Results for the clippings left treatment were markedly different from those observed for the clippings removed treatment. Plant P uptake was 51–54% higher for this treatment compared with no mowing despite the fact that bioavailable inorganic P was actually 10% lower (Tables 2 and 3). The fact that total N was significantly higher (24%) in the clippings left soil compared with the other treatments may be attributed to a combination of enhanced biological N fixation and N retention. Despite this, it is unlikely that enhanced N availability contributed significantly to increased plant P uptake from the clippings left treatment due to the addition of large amounts of soluble fertiliser N (160 kg N ha−1) to all soils in the glasshouse pot experiment.

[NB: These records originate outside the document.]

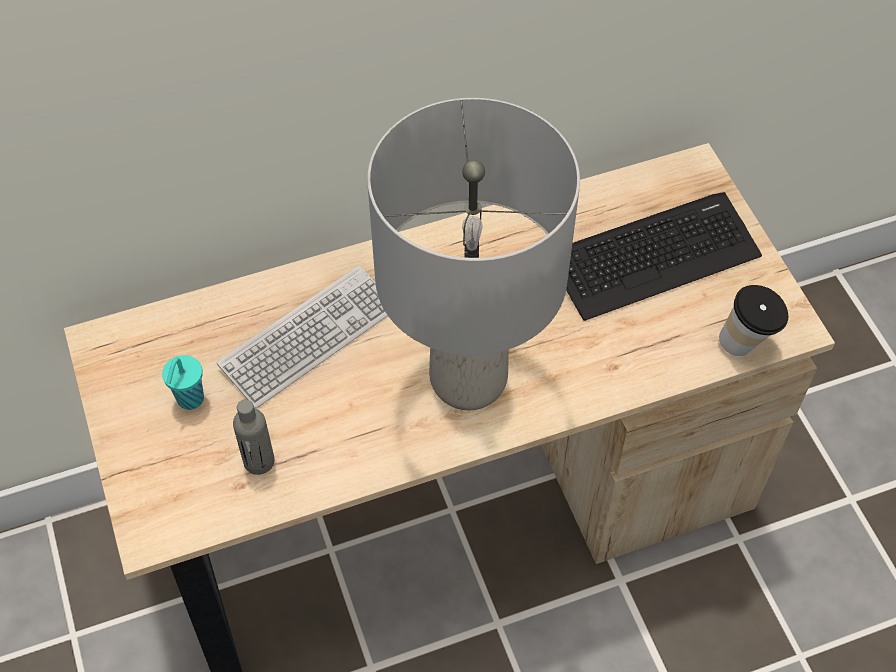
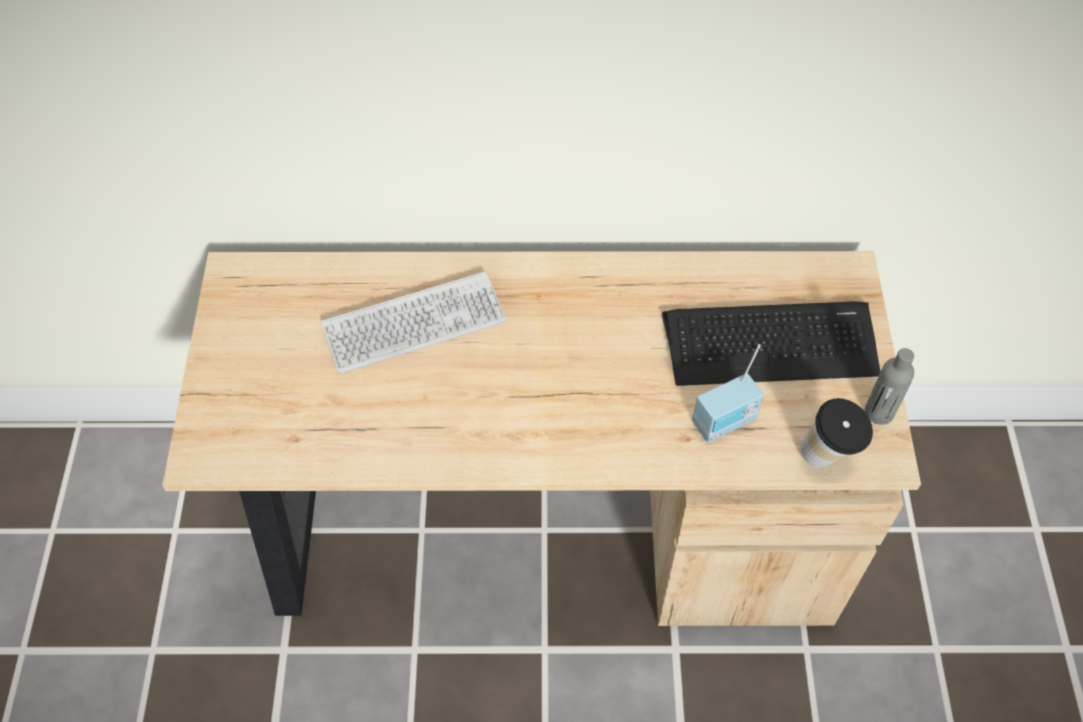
camera: 20 degrees right, 0 degrees up
(189, 400) = (285, 348): turquoise cup -> none
(259, 461) = (321, 422): grey bottle -> grey bottle (879, 412)
(468, 381) = (542, 409): grey table lamp -> none
(643, 341) = (725, 423): none -> radio

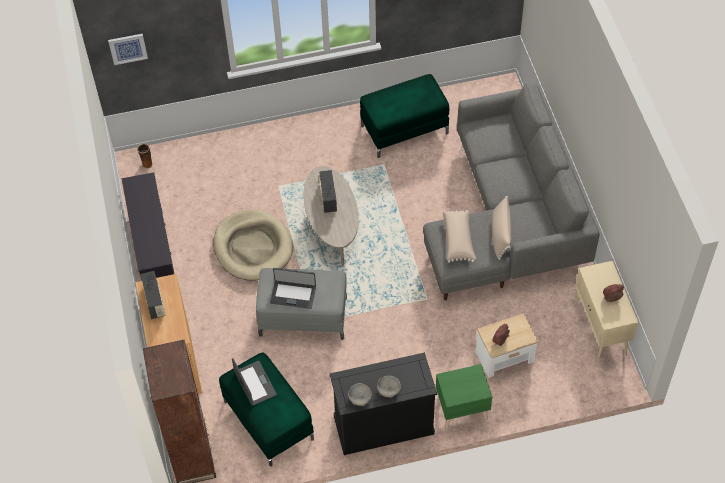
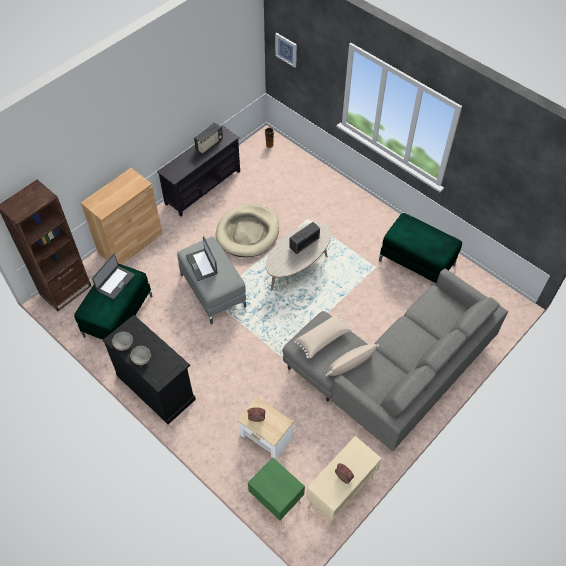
camera: 55 degrees right, 0 degrees up
(155, 301) = (122, 185): radio -> radio (209, 144)
(461, 409) = (200, 431): green nightstand -> green nightstand (276, 499)

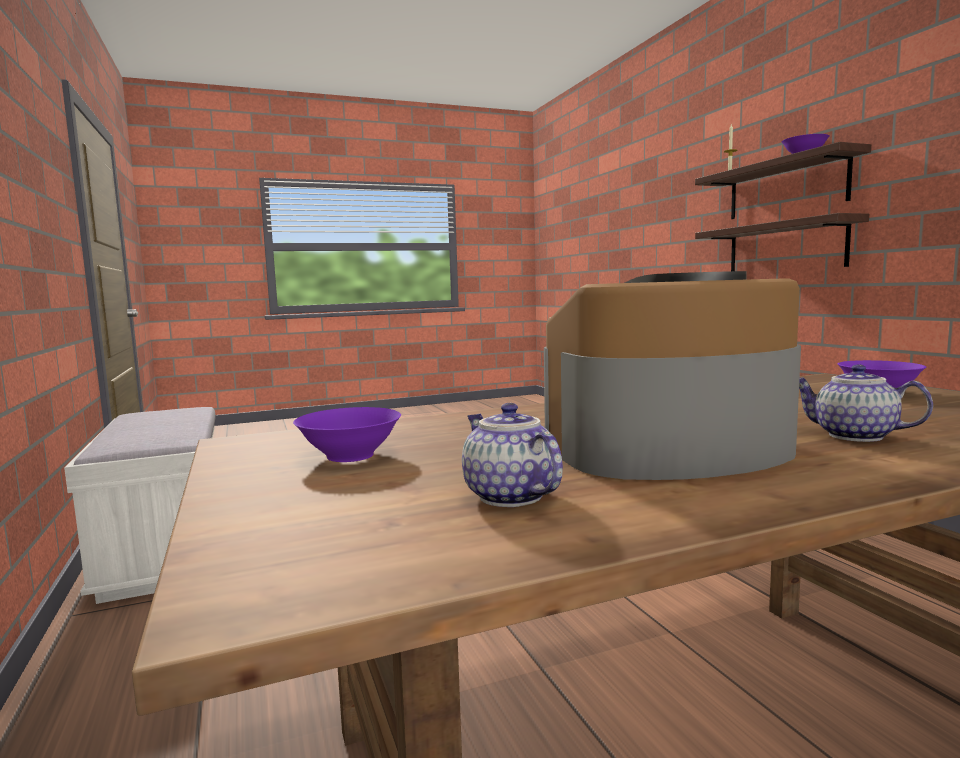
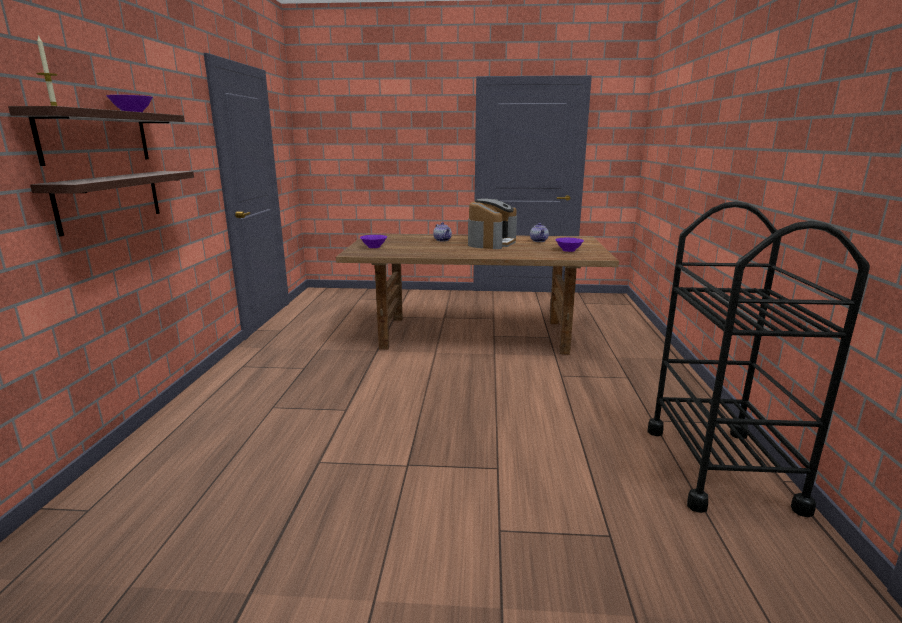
camera: 155 degrees left, 10 degrees up
(165, 552) = (720, 467): white bench -> black cart
(668, 450) = (491, 243): coffee machine -> coffee machine turned 75 degrees counterclockwise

The enhanced P uptake observed for the clippings left treatment indicated that actual P availability was underestimated by sequential chemical extraction of inorganic P from soil with a combination of neutral and alkali reagents. This, in turn, suggested that a significantly (P < 0.002 (clover), P < 0.001 (ryegrass)) greater proportion of the P taken up by plants from the clippings left treatment was derived from organic and biological sources in the soil compared with the no mowing and clippings removed treatments. These sources include mineralisation of abiotic organic P and microbial biomass P turnover and release (Condron et al. 2005; Oberson and Joner 2005). This is consistent with the fact that concentrations of total C, microbial biomass C, B-Po and N1-Po were all higher in clippings left soil compared with other treatments, although the differences were only significant for total C (P < 0.019) and B-Po (P < 0.05) between the clippings left and clippings removed treatments (Tables 1 and 2). Thus, B-Po was 38% higher in soil from the clippings left treatment compared with clippings removed.

The increased plant P uptake observed for the clippings left treatment can be mainly attributed to enhanced return of organic matter and associated nutrients compared with no mowing and clippings removed. This concurs with observations that rates of organic P mineralisation and P cycling through the microbial biomass were higher in soils under cropping that received inputs of organic manure compared with mineral fertiliser (Oehl et al. 2001, 2004). Furthermore, enhanced biological P cycling in soil in response to increased organic matter inputs is consistent with data from studies on the impacts of green manure crops on P dynamics. For example, Randhawa et al. (2005) measured gross organic P mineralisation rates for control and green manure-amended soils and found that daily gross organic P mineralisation was five times higher in the green manure soil compared with the control. Further work is underway to investigate the precise mechanisms responsible for enhanced P availability in soil under the clippings left regime compared with no mowing and clippings removed, including using isotope tracers to quantify differences in biological P cycling (Frossard et al. 2011).

In conclusion, the findings of this study demonstrate the importance of maintaining and enhancing organic matter inputs in relation to soil fertility, together with the significant contribution that soil organic and biological P pools play in determining P availability and productivity in managed grassland systems.